Vibration is one of the most common phenomena in nature, existing everywhere from the universe to atomic particles. Vibration is ubiquitous in engineering and technology, but in many cases it is harmful. For example, vibration reduces machining accuracy and surface finish, exacerbates fatigue and wear of structural components, and in the automotive and aerospace industries, vibration of the fuselage and structural components not only affects driver operation and comfort but can also, in severe cases, cause fractures or even disintegration of the fuselage and structural components.
Vibration sensors are used to detect impact force or acceleration. They typically use piezoelectric devices that generate an electric charge when stress is applied, but there are also sensors that can detect vibration using other materials and methods.
Vibration sensors can be used for long-term monitoring of vibration and displacement in machinery, thermal expansion of rotors and housings; online automatic detection and control of production lines; and measurement of various minute distances and movements in scientific research. Vibration sensors are widely used in energy, chemical, medical, automotive, metallurgical, machinery manufacturing, military, scientific research and teaching, and many other fields.
There are many ways to measure vibration using vibration sensors, but in summary, most of them use the following three principles:
Mechanical measurement method: The change in engineering vibration is converted into a mechanical signal, which is then amplified by a mechanical system before measurement and recording. Commonly used instruments include lever-type vibration meters and Geiger vibration meters. This method has a relatively low measurement frequency and poor accuracy, but it is very convenient to operate.
Optical measurement methods: These methods convert changes in engineering vibration into optical signals, which are then amplified by an optical system for display and recording.
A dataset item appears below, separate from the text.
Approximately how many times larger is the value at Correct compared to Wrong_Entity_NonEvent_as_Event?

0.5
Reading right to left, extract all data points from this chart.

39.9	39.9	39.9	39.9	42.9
Laser vibration meters, for example, employ this method.
Electrical measurement method: This method converts changes in engineering vibration into electrical signals, which are then amplified, displayed, and recorded. It first converts mechanical vibration into electrical quantities, then measures them, and determines the magnitude of the vibration based on the corresponding relationships. This is currently the most widely used vibration measurement method.
As can be seen from the three measurement methods above, they all involve three steps: vibration sensor, signal amplification circuit, and display and recording.
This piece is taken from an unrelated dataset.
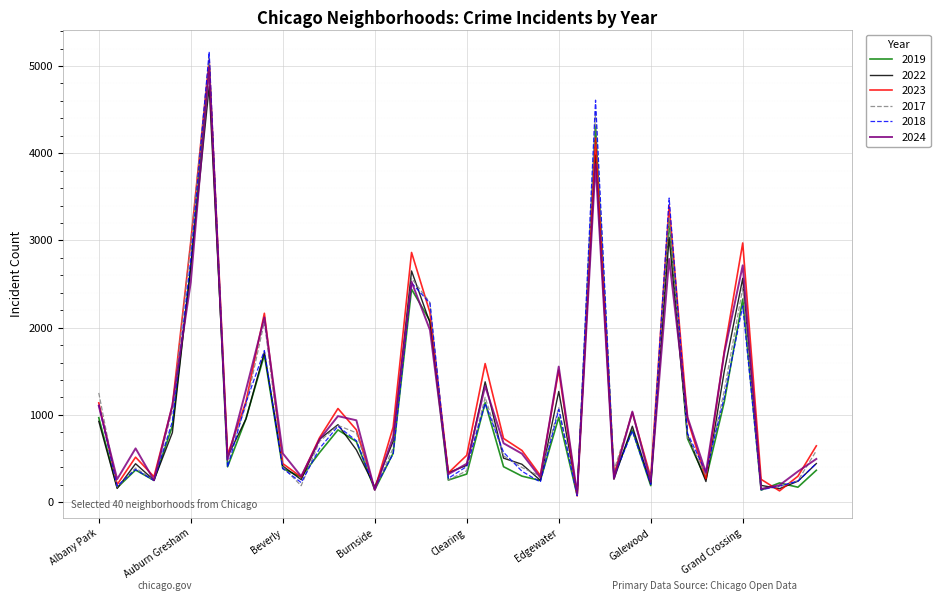

Which series has the widest spread of values?

2018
Classification of vibration sensors
In terms of mechanical receiving principles, vibration sensors are only of two types: relative and inertial. However, in terms of electromechanical transformation, due to differences in transformation methods and properties, there are many types of vibration sensors with extremely wide applications. The sensors used in modern vibration measurement are no longer independent mechanical measuring devices in the traditional sense; they are only one component of the entire measurement system and are closely related to subsequent electronic circuitry.
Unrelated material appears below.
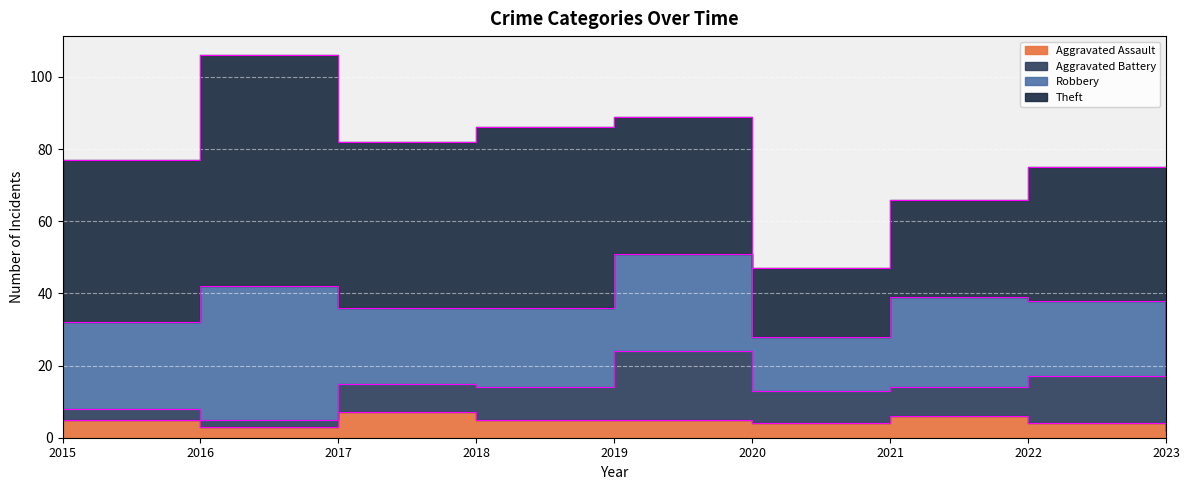

Reading right to left, list all the values displayed in this chart.

Aggravated Assault: 2023=2	2022=4	2021=6	2020=4	2019=5	2018=5	2017=7	2016=3	2015=5
Aggravated Battery: 2023=5	2022=13	2021=8	2020=9	2019=19	2018=9	2017=8	2016=2	2015=3
Robbery: 2023=9	2022=21	2021=25	2020=15	2019=27	2018=22	2017=21	2016=37	2015=24
Theft: 2023=7	2022=37	2021=27	2020=19	2019=38	2018=50	2017=46	2016=64	2015=45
Due to the different electromechanical conversion principles within the sensors, the output electrical quantities also vary. Some sensors convert changes in mechanical quantities into changes in electromotive force or electric charge, while others convert changes in mechanical vibration into changes in parameters such as resistance and inductance.
Generally speaking, these electrical quantities cannot be directly accepted by subsequent display, recording, and analysis instruments. Therefore, sensors with different electromechanical conversion principles must be equipped with dedicated measurement circuitry. The function of the measurement circuitry is to convert the sensor's output electrical quantity into a general voltage signal that can be accepted by subsequent display and analysis instruments.